В книге «Мысли о России» (1924) философ (тоже высланный Лениным из России осенью 1922 года) и прекрасный литератор Федор Степун, описывая первые годы советской власти, пояснял:
«Но службы для власти всегда было мало; она требовала еще и отказа от себя и своих убеждений. Принимая в утробу своего аппарата заведомо враждебных себе людей, она с упорством, достойным лучшего применения, нарекала их “товарищами”, требуя, чтобы они и друг друга называли этим всеобщим именем социалистического братства. Протестовать не было ни сил, ни возможности. <…> Как ни ненавидели советские служащие “товарищей”– большевиков, они мало-помалу все же сами под игом советской службы становились, в каком-то утонченнейшем стилистическом смысле, “товарищами”. <…> Слова – страшная вещь: их можно употреблять всуе, но впустую их употреблять нельзя. Они – живые энергии и потому неизбежно влияют на душу произносящих их людей».

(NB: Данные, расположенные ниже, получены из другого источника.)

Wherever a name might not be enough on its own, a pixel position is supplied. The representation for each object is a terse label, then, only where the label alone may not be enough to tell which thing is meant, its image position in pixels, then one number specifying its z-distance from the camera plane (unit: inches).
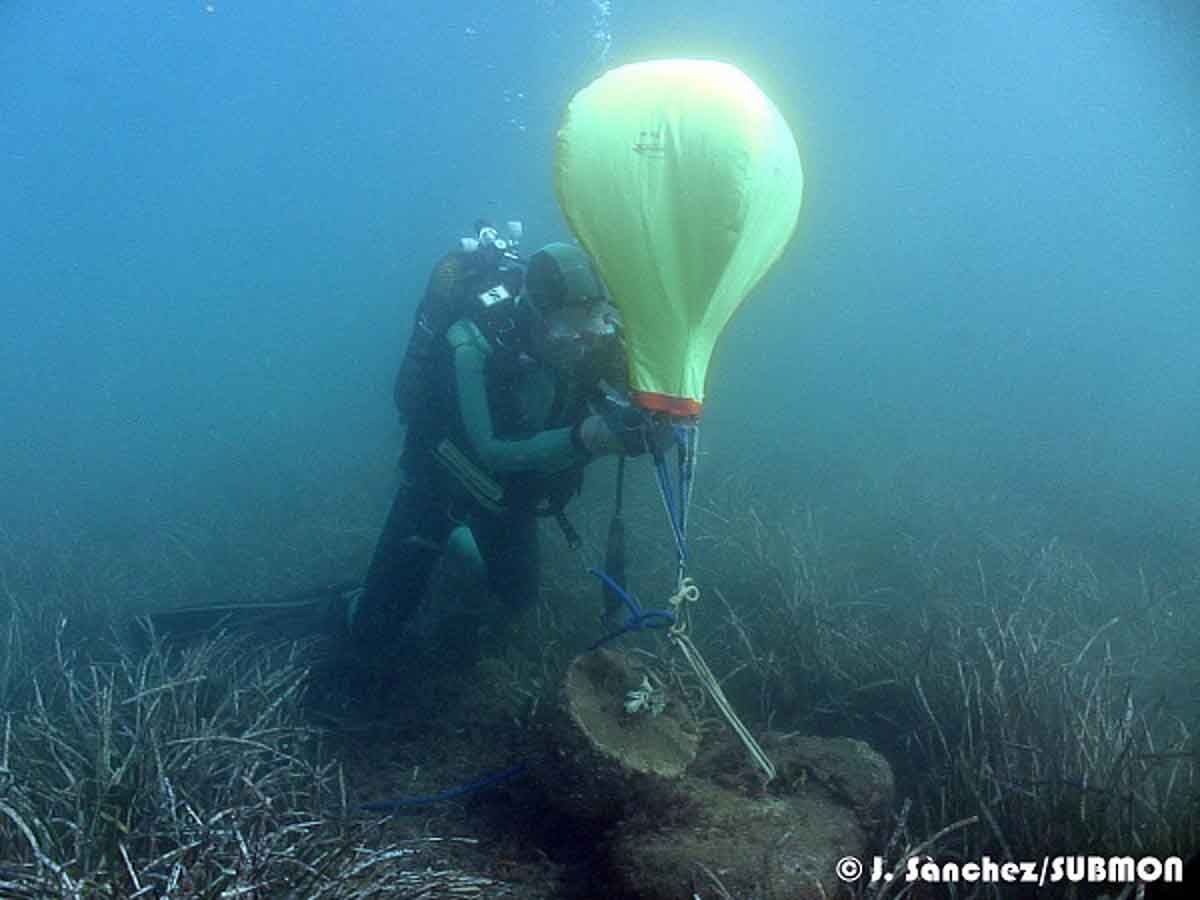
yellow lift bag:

В повести М. Булгакова «Роковые яйца» к профессору Персикову, открывшему красный луч, приходит участник Гражданской войны, очень деятельный и в мирной жизни Александр Семенович Рокк (его кипучая энергия при полном невежестве чуть не погубит в конце повести всю страну). Естественное для Рокка обращение к профессору действует на того, как красная тряпка.
«Пришельца профессор не столько обидел, сколько удивил.
– Извиняюсь, – начал он, – вы же, товарищ?..
– Что вы все “товарищ” да “товарищ”… – хмуро пробубнил Персиков и смолк».
Второе обращение было – «гражданин».
Разница между обращениями «гражданин» и «товарищ» замечательно зафиксирована Николаем Островским в романе «Как закалялась сталь». Главный его герой Павел Корчагин в 1919 году ищет место в вагоне для такой же, как он, коммунистки Риты Устинович:
«– Гражданин, забери свои мешки с прохода, здесь товарищ станет, – обратился он к тому, кого звали Мотькой…».
Эта разница в употреблении двух обращений смешно обыграна Булгаковым в романе «Мастер и Маргарита»:
«– Что вы, товари… – прошептал ополоумевший администратор, сообразил тут же, что слово “товарищи” никак не подходит к бандитам, напавшим на человека в общественной уборной, прохрипел: – Гражда…»
Через шесть-семь лет слово полностью утратило романтический налет – след того времени, когда революционеров преследовали, отправляли в ссылку, когда они были друг другу подлинными товарищами по борьбе.